TEXT EXCERPT

########

There are rules for how the tiles can be put together to make a legal tiling (see e.g. Diagrams for Penrose tiles). We defined a Tgraph (in Graphs, Kites and Darts) as a list of such half-tiles which are constrained to form a legal tiling but must also be connected with no crossing boundaries (see below).

As a simple example consider kingGraph (2 kites and 3 darts round a king vertex). We represent each half-tile as a TileFace with three vertex numbers, then apply makeTgraph to the list of ten Tilefaces. The function makeTgraph :: [TileFace] -> Tgraph performs the necessary checks to ensure the result is a valid Tgraph.

kingGraph :: Tgraph
kingGraph = makeTgraph 
  [LD (1,2,3),RD (1,11,2),LD (1,4,5),RD (1,3,4),LD (1,10,11)
  ,RD (1,9,10),LK (9,1,7),RK (9,7,8),RK (5,7,1),LK (5,6,7)
  ]

To view the Tgraph we simply form a diagram (in this case 2 diagrams horizontally separated by 1 unit)

  hsep 1 [labelled drawj kingGraph, draw kingGraph]

and the result is shown in figure 2 with labels and dashed join edges (left) and without labels and join edges (right).

Figure 2: kingGraph with labels and dashed join edges (left) and without (right). — Figure 2: `kingGraph` with labels and dashed join edges (left) and without (right).

The boundary of the Tgraph consists of the edges of half-tiles which are not shared with another half-tile, so they go round untiled/external regions. The no crossing boundary constraint (equivalently, locally tile-connected) means that a boundary vertex has exactly two incident boundary edges and therefore has a single external angle in the tiling. This ensures we can always locally determine the relative angles of tiles at a vertex. We say a collection of half-tiles is a valid Tgraph if it constitutes a legal tiling but also satisfies the connectedness and no crossing boundaries constraints.

Our key operations on Tgraphs are $\small\texttt{decompose}$ , $\small\texttt{force}$ , and $\small\texttt{compose}$ which are illustrated in figure 3.

Figure 3 shows the kingGraph with its decomposition above it (left), the result of forcing the kingGraph (right) and the composition of the forced kingGraph (bottom right).

Decompose

An important property of Penrose dart and kite tilings is that it is possible to divide the half-tile faces of a tiling into smaller half-tile faces, to form a new (smaller scale) tiling.

Figure 4: Decomposition of (left) half-tiles

Figure 4 illustrates the decomposition of a left-dart (top row) and a left-kite (bottom row). With our Tgraph representation we simply introduce new vertices for dart and kite long edges and kite join edges and then form the new faces using these. This does not involve any geometry, because that is taken care of by drawing operations.

Force

Figure 5 illustrates the rules used by our $\small\texttt{force}$ operation (we omit a mirror-reflected version of each rule).

In each case the yellow half-tile is added in the presence of the other half-tiles shown. The yellow half-tile is forced because, by the legal tiling rules and the seven possible vertex types, there is no choice for adding a different half-tile on the edge where the yellow tile is added.

########

GIVEN INFORMATION
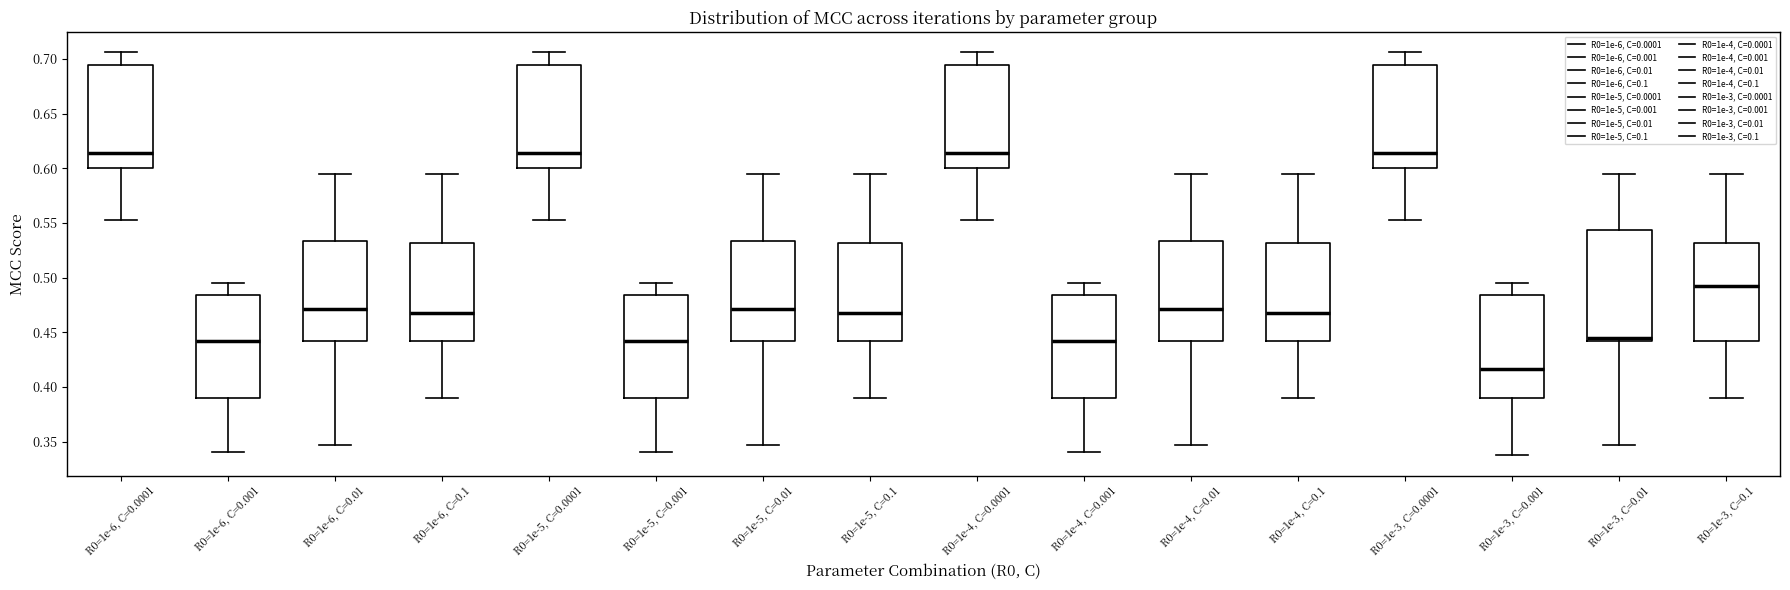

Which box is the tallest, from its lower edge to its upper edge?

R0=1e-3, C=0.01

########

TASK REQUIREMENTS
1. From the text on Penrose tilings, copy the part that opens with the words containing "Figure 4: Decomposition" and closes with "by drawing operations.".
2. List the key operations on Tgraphs that the text on Penrose tilings names.

SET OF ANSWERS
1.
Figure 4: Decomposition of (left) half-tiles

Figure 4 illustrates the decomposition of a left-dart (top row) and a left-kite (bottom row). With our Tgraph representation we simply introduce new vertices for dart and kite long edges and kite join edges and then form the new faces using these. This does not involve any geometry, because that is taken care of by drawing operations.

2. decompose, force, compose